Оттилию в ее полутеатральной позе до сих пор успокаивало то, что, кроме Шарлотты и немногих домочадцев, никто не видит этого благочестивого маскарада. Поэтому она была немало смущена, когда узнала во время антракта, что приехал какой-то гость, которого приветливо встретила Шарлотта. Кто он – ей не могли сказать. Она не стала допытываться, чтобы не задержать представления. Зажгли свечи, лампы, и бесконечное море света окружило ее. Поднявшийся занавес открыл зрителям поразительную картину: вся она была сплошной свет и вместо исчезнувших теней оставались одни только краски, умелый подбор которых приятно смягчал яркость освещения. Бросив взгляд из-под длинных опущенных ресниц, Оттилия заметила какого-то мужчину, сидевшего подле Шарлотты. Лица она не рассмотрела, но ей показалось, что она слышит голос помощника начальницы пансиона. Странное чувство охватило ее. Сколько событий произошло с тех пор, как она перестала слышать голос этого достойного учителя! Молнией мелькнула в ее душе вереница радостей и горестей, пережитых ею, и заставила ее спросить себя: «Посмеешь ли ты во всем признаться ему и обо всем ему рассказать? И как ты недостойна явиться перед ним в этом святом обличье и как ему должно быть странно встретить тебя в маске, тебя, которую он всегда видел только простой и естественной!» С быстротой, которая ни с чем не сравнится, в ней заспорили чувство и рассудок. Сердце ее стеснилось, глаза наполнились слезами, в то же время она заставляла себя сохранять неподвижность, словно на картине; и как она обрадовалась, когда мальчик зашевелился и архитектор был принужден подать знак, чтобы занавес снова опустили.

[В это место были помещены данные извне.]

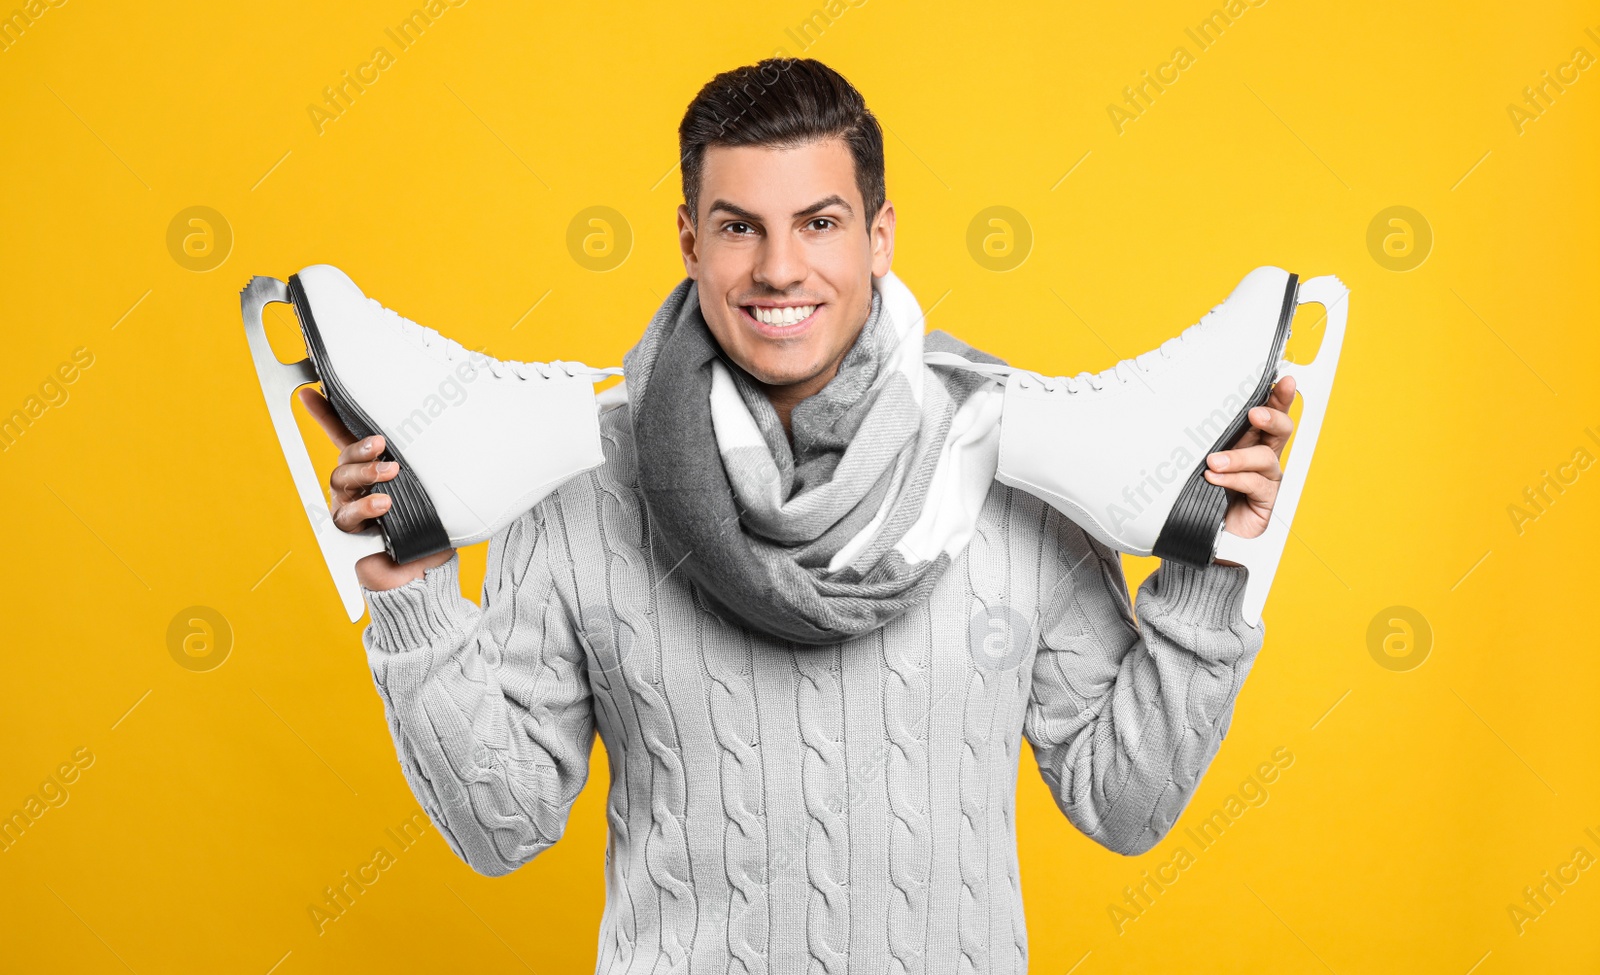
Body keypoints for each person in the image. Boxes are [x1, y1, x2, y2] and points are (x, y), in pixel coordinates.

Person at [300, 58, 1297, 970]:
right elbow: (499, 825)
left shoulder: (1006, 463)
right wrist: (412, 592)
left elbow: (1120, 803)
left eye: (818, 223)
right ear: (691, 242)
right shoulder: (577, 485)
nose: (780, 269)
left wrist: (1209, 564)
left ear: (879, 236)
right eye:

Если ко всем переживаниям Оттилии в последние мгновения присоединилось еще и мучительное чувство невозможности поспешить навстречу чтимому ею другу, то теперь она была еще более смущена. Выйти ли ей к нему в этом чужом наряде и уборе? Переодеться ли ей? Подумав, она решила переодеться и постаралась за это время собраться с духом, успокоиться и вполне восстановить свое внутреннее равновесие к той минуте, когда наконец в привычном своем платье выйдет поздороваться с гостем.